Het profiel van de zorgkundige ouderen.

Context.

Wie zorgt er nu eigenlijk voor ouderen? De overgrote meerderheid zijn mantelzorgers, vrienden, buren, vrijwilligers. Dat zijn mensen die nooit geschoold zijn in het zorgen voor ouderen maar dat doen vanuit hun gevoel en met de wijsheid uit hun eigen levenservaringen. Dat zijn mensen met kennis en een achtergrond die wel degelijk relevant is maar niet specifiek is voor het zorgen voor ouderen.
Aan de andere kant van het spectrum hebben we de hoogopgeleide (HBO-5) verpleegkundigen. Die zijn heel deskundig in de hoog-complexe verpleegkundige zorg, maar het zijn er maar heel weinig.
Alle toekomstscenario’s vertellen ons dat we er met de huidige MBO en HBO
mensen niet komen. Volgens de SER hebben we binnen 20 jaar 700.000 mensen te kort in de zorg.

Bovendien is de visie op wat goede zorg voor ouderen is de laatste jaren sterk veranderd. Er is veel meer aandacht voor de kwaliteit van leven gekomen. Wat vinden ouderen zelf belangrijk in hun leven? Waar worden ze blij van? Wat is hun verlangen? Wij hebben zelf hiervoor “het leefplezierplan” ontwikkeld en getest als een concrete vorm van persoonsgerichte zorg. De MBO- en HBO-opleidingen lopen op dit punt achter en focussen meer op veiligheid, ADL-zorg en voorbehouden handelingen. Ongeachte het opleidingsniveau zou iedereen een gemeenschappelijk begrip moeten hebben van dat concept leefplezier. Dat zal de samenwerking in de keten, van mantelzorg tot HBO-5 sterk ten goede komen. In deze nieuwe functie van zorgkundige ouderen zitten alle elementen uit het leefplezierplan, aangevuld met kennis die nodig is om de zorg veilig te maken en om op tijd op te kunnen opschalen in een zorgnetwerk met ook hoger opgeleide mensen.

Toekomst
Er wordt veel gesproken over het aanpassen van de wet BIG ten aanzien van verpleegkundige beroepen. Opvallend is dat de discussie helemaal gericht is op de bovenkant van de opleidingsniveaus. Daar lossen we in ieder geval niet het enorme probleem van de arbeidsmarkt mee op. Daarvoor moeten we anders denken, andere mensen mobiliseren met andere deskundigheidsniveaus. De informele zorg laat zien dat dat ook heel goed kan. De kwaliteit van de zorg hoeft daar helemaal niet slechter van te worden zolang er een goede samenwerking is in zorgnetwerken. Er is een groot volume aan laag complexe taken met steeds meer aandacht voor leefplezier. Daar is niet in voorzien in de huidige opleidingsniveaus.

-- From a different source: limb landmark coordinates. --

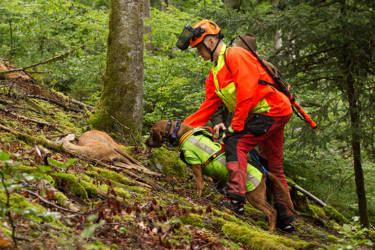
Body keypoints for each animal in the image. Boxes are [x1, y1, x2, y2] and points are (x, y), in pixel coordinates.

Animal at [147, 120, 296, 231]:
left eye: (150, 133)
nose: (145, 142)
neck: (181, 131)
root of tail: (264, 172)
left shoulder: (196, 164)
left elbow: (200, 183)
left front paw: (197, 195)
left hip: (254, 196)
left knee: (272, 212)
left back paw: (271, 229)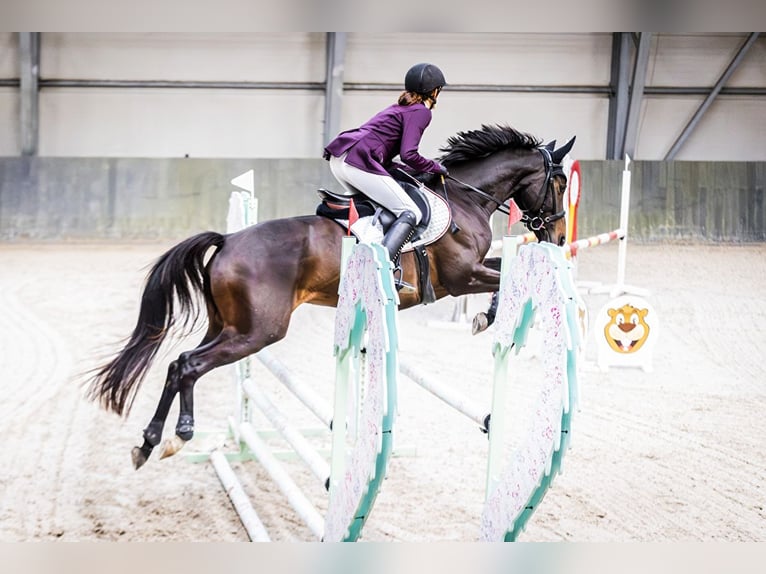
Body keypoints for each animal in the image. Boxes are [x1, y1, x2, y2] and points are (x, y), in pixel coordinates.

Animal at [87, 124, 576, 470]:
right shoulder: (461, 276)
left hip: (226, 325)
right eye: (559, 184)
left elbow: (506, 269)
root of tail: (227, 241)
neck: (464, 199)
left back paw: (150, 442)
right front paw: (486, 318)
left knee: (177, 365)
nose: (557, 235)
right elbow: (503, 276)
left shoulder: (471, 272)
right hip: (256, 333)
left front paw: (487, 317)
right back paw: (178, 435)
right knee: (189, 365)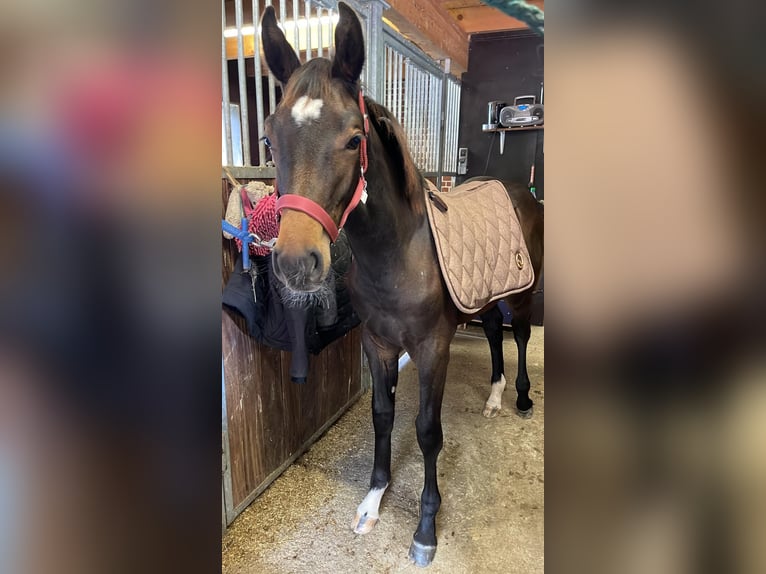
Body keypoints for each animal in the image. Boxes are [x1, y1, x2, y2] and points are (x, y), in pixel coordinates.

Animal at [264, 3, 544, 572]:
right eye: (269, 140)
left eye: (354, 139)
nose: (297, 263)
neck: (397, 255)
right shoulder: (379, 344)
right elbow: (382, 416)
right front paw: (373, 501)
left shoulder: (432, 346)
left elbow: (427, 431)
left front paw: (425, 528)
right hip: (483, 298)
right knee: (492, 332)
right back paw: (494, 396)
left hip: (521, 294)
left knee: (521, 335)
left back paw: (522, 398)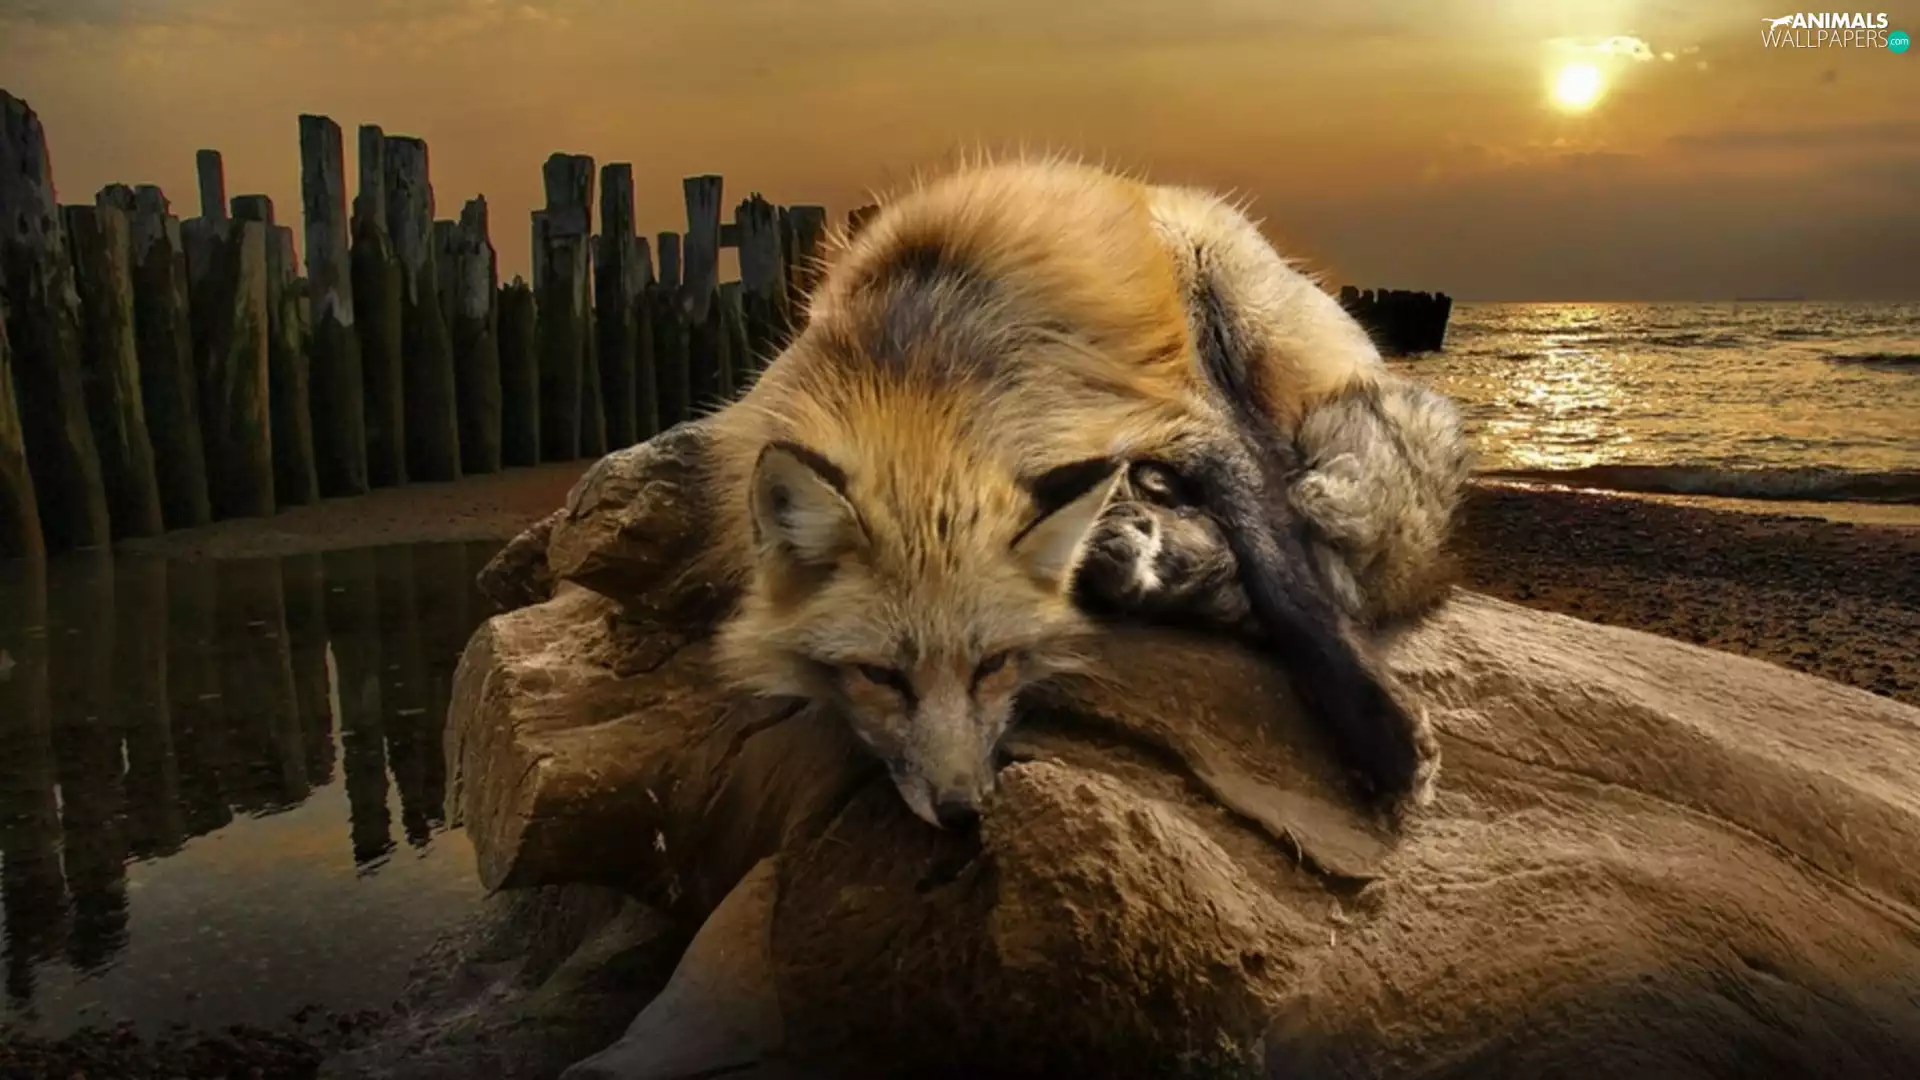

De niet in de zorg geschoolde mensen zijn onontbeerlijk voor de organisatie van de ouderenzorg in Nederland maar ook elders in de wereld. Dat betekent dat we de aansluiting van informele en formele zorg veel fijnmaziger moeten organiseren. Daarom investeren we in een nieuw profiel lager in de deskundigheidspyramide. Niet in het uitvoeren van complexe zorgtaken en voorbehouden handelingen maar met een gemeenschappelijke kennis wat betreft het begrip leefplezier en voldoende kennis om veilig op te kunnen schalen in een zorgnetwerk.
Dat nieuwe profiel is dus zeker geen concurrent van de bestaande opleidingen maar is complementair en vindt de aansluiting met het huidige niveau 2. De kern bestaat uit kennis en vaardigheden over het leefplezier van ouderen en die kennis zou eigenlijk voor alle opleidingsniveaus moeten gelden. Voor deze basistraining wordt de internationale CPD accreditatie (Continuing Professional Development) aangevraagd.

Dit nieuwe profiel is relevant voor verschillende contexten: de intramurale zorg, de thuiszorg en de welzijnskant van de WMO. In al deze contexten is c.q. wordt de bruikbaarheid van de training en het functieprofiel geëvalueerd.